Please condense the paragraph beginning "For isolation of total RNA" in the RNA isolation text below into a short bulleted list that keeps its main facts.

* Text block
= Beginning of Section =

RNA isolation and real-time quantitative RT-PCR

For isolation of total RNA, MDAH and MDAH/DDP cells were grown in four wells for each process, and total RNA was isolated using the total RNA extraction kit (Thermo). cDNA was synthesized from RNA (500 ng) using the Revert Aid First Strand cDNA synthesis kit (Thermo Scientific), according to the manufacturer’s instructions. RT-PCR was performed using IP₃R1/2/3, RYR1/2, SERCA1/2/3, NCX1/2/3 and PMCA1/2/3 and PMCA4-specific primers (Table 1). The original PCR primers were designed using primer 3 software (http://primer3plus.com/). Primer sequences of genes are shown below (Table 1). Quantitative assays were tested with SYBR Green Master Mix (Thermo). The reaction mixture was prepared in a total volume of 20 µL. PCR conditions were performed at 95°C for 3 min, then 40 cycles at 95°C for 10 s and 60°C for 30 s. The target mRNA amount in the samples was calculated by normalizing according to the actin β-mRNA level. Each reaction was performed three times and mean values were determined. The transcriptional gene expression, which was later called gene expression, was changed to ethanol-treated controls as fold change (FC) and was defined by the ΔΔCt method [13].

Table 1.

Primary sequences of genes

Common name	Primary couples (5’–3’)	Product size (bp)

= End of Section =

* Supplied entries
= Beginning of Section =

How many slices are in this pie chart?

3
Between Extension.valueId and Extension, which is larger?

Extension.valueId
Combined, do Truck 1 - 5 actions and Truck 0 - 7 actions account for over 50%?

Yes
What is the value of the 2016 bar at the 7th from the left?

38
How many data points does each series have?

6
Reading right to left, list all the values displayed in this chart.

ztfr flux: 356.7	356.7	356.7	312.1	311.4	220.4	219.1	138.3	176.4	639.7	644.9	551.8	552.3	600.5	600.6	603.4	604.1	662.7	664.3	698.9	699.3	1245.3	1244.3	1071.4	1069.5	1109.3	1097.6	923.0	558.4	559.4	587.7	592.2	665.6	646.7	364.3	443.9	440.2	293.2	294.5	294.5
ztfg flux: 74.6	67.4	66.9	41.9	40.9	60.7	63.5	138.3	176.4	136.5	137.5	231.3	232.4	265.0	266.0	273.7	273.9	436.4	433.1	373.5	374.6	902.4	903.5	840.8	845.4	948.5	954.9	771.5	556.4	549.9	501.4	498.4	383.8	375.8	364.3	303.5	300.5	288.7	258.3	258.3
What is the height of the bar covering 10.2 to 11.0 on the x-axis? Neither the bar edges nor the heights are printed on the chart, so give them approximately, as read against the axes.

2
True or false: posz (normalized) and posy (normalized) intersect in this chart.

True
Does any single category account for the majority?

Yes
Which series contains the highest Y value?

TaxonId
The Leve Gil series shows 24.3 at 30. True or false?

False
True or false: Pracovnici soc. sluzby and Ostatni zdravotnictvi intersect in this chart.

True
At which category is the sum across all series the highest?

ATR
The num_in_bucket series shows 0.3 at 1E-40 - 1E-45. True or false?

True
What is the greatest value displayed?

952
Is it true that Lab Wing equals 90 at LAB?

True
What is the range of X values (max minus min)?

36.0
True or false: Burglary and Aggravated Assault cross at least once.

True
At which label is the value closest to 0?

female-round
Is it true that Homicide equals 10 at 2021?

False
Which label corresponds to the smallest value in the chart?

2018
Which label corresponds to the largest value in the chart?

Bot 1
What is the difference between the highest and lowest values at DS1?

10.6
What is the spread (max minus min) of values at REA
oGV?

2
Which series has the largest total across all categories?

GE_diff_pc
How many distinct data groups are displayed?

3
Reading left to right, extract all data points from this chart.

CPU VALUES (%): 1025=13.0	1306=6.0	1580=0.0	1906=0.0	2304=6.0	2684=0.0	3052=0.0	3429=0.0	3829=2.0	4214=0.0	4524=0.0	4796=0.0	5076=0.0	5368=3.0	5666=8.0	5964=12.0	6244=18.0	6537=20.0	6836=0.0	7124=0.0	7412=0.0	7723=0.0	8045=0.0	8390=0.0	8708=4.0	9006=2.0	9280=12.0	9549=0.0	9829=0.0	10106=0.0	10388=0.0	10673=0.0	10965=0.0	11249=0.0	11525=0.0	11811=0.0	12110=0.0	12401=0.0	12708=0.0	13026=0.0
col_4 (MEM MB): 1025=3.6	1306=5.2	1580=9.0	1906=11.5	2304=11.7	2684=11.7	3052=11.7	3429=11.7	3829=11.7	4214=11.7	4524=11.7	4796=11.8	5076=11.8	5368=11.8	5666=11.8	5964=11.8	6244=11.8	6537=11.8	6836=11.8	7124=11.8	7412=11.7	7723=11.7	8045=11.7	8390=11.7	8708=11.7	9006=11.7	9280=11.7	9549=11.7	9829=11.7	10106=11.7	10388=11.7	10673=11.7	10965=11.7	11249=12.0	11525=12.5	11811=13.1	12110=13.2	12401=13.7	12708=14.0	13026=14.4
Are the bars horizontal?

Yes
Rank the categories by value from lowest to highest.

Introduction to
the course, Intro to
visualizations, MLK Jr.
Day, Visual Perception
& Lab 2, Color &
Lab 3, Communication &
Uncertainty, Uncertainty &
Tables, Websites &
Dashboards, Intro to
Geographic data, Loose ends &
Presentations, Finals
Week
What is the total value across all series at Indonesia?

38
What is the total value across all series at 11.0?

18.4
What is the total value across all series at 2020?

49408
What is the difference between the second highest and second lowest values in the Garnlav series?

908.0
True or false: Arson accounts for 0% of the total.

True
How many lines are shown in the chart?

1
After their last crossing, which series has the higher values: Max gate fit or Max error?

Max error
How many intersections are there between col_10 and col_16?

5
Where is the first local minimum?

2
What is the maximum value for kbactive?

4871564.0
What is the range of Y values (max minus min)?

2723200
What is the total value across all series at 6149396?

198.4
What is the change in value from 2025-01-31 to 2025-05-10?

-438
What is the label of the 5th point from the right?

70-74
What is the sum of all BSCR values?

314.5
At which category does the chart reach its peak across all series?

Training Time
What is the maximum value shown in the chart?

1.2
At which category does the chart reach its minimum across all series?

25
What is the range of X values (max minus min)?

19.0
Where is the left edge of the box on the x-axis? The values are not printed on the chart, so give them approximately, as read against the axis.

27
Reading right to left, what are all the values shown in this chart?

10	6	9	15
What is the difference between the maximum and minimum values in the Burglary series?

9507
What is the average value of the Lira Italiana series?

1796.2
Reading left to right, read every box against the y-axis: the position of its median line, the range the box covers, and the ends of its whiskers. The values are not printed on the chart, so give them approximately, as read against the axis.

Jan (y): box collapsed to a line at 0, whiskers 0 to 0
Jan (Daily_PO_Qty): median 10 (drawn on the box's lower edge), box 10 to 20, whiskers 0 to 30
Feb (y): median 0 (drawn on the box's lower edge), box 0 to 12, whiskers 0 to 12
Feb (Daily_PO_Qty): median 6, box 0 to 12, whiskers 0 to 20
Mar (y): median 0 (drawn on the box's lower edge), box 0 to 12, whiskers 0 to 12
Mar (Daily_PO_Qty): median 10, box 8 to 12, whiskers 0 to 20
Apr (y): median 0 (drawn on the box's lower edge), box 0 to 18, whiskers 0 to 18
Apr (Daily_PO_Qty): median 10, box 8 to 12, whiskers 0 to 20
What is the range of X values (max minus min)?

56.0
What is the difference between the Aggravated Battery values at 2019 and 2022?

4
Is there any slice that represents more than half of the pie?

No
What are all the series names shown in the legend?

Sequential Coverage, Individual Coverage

= End of Section =

* Reply
- Cells: MDAH and MDAH/DDP, grown in four wells per process
- RNA isolation: total RNA extraction kit (Thermo)
- cDNA synthesis: 500 ng RNA with the Revert Aid First Strand cDNA synthesis kit (Thermo Scientific), following the manufacturer's instructions
- Primers: specific for IP₃R1/2/3, RYR1/2, SERCA1/2/3, NCX1/2/3, PMCA1/2/3 and PMCA4, designed with primer 3 software (Table 1)
- Quantitative assay: SYBR Green Master Mix (Thermo), 20 µL total reaction volume
- PCR conditions: 95°C for 3 min, then 40 cycles of 95°C for 10 s and 60°C for 30 s
- Normalization: target mRNA amount normalized to actin β-mRNA level
- Replication: each reaction run three times and mean values determined
- Analysis: gene expression reported as fold change (FC) relative to ethanol-treated controls, using the ΔΔCt method [13]